• 本文
水素回収率(%) =100×(A/100×B))/(C/100×D)・・・式(4)
ここで、Aは透過側ガスの水素濃度(透過側水素濃度)(vol%)、Bは透過側ガス流量(透過側ガス総流量)(L/min)、Cは膜分離装置へ供給される混合ガスの水素濃度(供給側水素濃度)(vol%)、Dは膜分離装置に供給される混合ガスの流量(供給側ガス総流量)(L/min)を表す。
【0022】
膜分離部5は、図2に示すように、膜分離装置5bに供給される混合ガスの温度を制御する温度制御部5aと膜分離装置5bと透過側圧力制御部5cおよび/または非透過側圧力制御部5dを備える。
【0023】
温度制御部5aは、混合ガスを冷却または加熱する機能があれば、特に限定されないが、電熱ヒーターや各種熱交換器、などが挙げられる。膜分離装置5bは、水素を選択的に透過させる膜で、モノシランと反応するような金属成分、例えばパラジウム、ニッケルなど、を主成分として含まないものであれば特に限定されないが、各種半透膜などが挙げられる。半透膜としては、例えば、水素を選択的に透過させる緻密層と、緻密層を支持する多孔質性の基材とを含む。半透膜の形状としては、平膜、スパイラル膜、中空糸膜が挙げられるが、このうち、中空糸膜がより好ましい。

• 作業内容
上記の膜分離による水素回収に関する本文について、最後の文の後に続く部分を書き継いでください。

• データ部

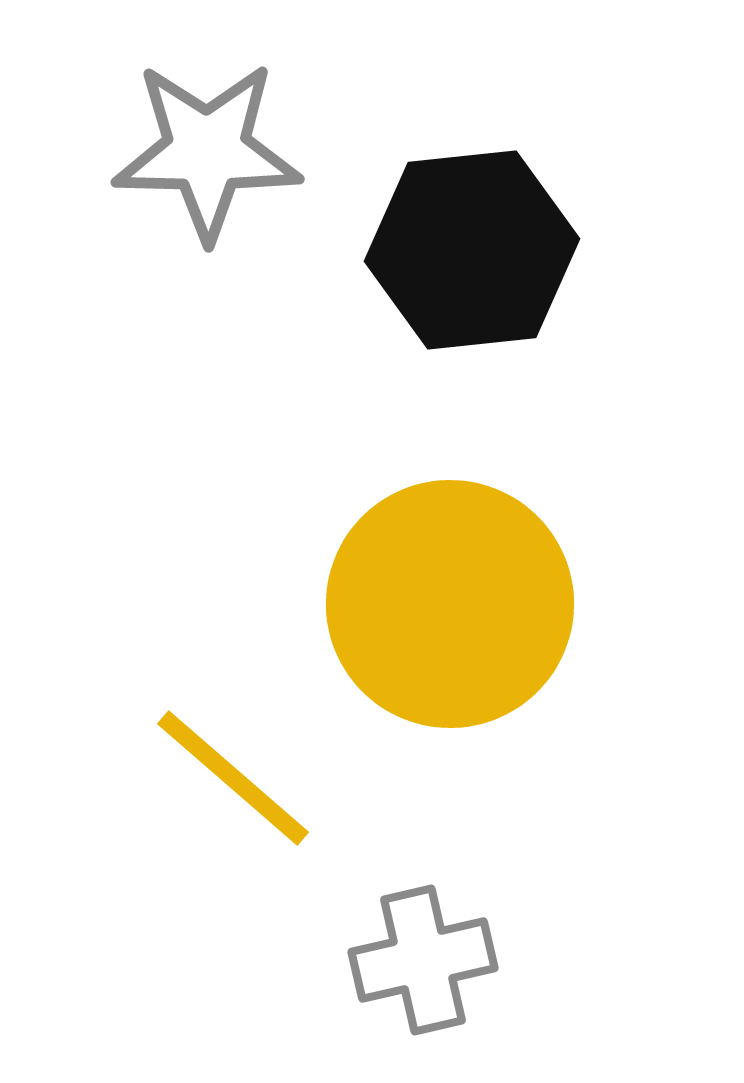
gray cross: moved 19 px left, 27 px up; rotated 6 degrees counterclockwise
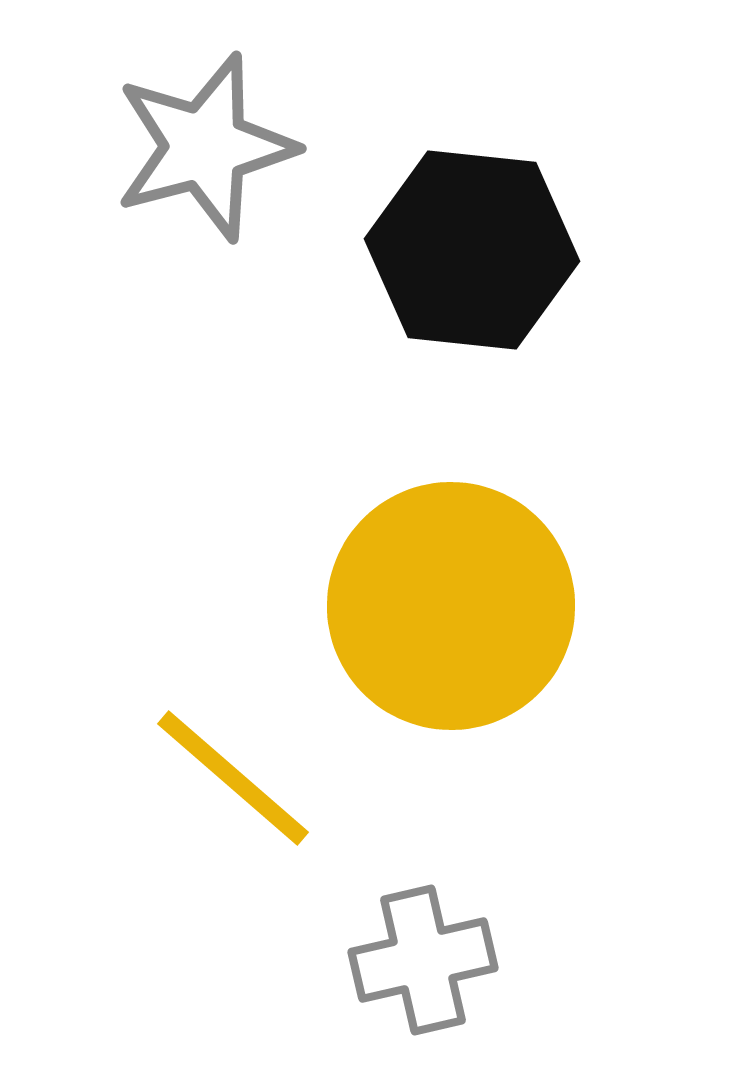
gray star: moved 2 px left, 4 px up; rotated 16 degrees counterclockwise
black hexagon: rotated 12 degrees clockwise
yellow circle: moved 1 px right, 2 px down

• 最終結果
【0024】
緻密層に用いられる材料としては、ポリイミド、ポリシロキサン、ポリシラザン、アクリロニトリル、ポリエステル、セルロースポリマー、ポリスルホン、ポリアルキレングリコール、ポリエチレン、ポリブタジエン、ポリスチレン、ポリビニルハライド、ポリビニリデンハライド、ポリカーボネートおよびこのうちのいずれかの繰り返し単位を有するブロックコポリマーが挙げられる。
【0025】
基材に用いられる材料としては、ガラス、セラミック、燒結金属などの無機材料、および多孔質性の有機材料が挙げられる。多孔質性の有機材料としては、ポリエーテル、ポリアクリロニトリル、ポリエーテル、ポリ(アリーレンオキシド)、ポリエーテルケトン、ポリスルフィド、ポリエチレン、ポリプロピレン、ポリブテン、ポリビニルなどが挙げられる。
【0026】
次に、透過側圧力制御部5cおよび非透過側圧力制御部5dは、それぞれ、膜分離装置5bの透過側圧力、非透過側圧力を制御するためのものである。膜分離装置5bに供給される混合ガスの圧力が大気圧程度と低い場合には、透過側圧力制御部5cに背圧弁などの圧力制御装置と膜分離装置の透過側を大気圧以下の真空にするドライポンプを設置し、供給圧力と十分な差圧を確保するとともに、透過側圧力を一定に制御する。膜分離装置5bに供給される混合ガスの圧力が十分高い場合(流量制御部で昇圧機を設けた場合など)は、透過側、非透過側圧力制御部それぞれに背圧弁などの圧力を一定に制御する装置を設置し、膜分離装置の非透過側および透過側圧力を一定に制御する。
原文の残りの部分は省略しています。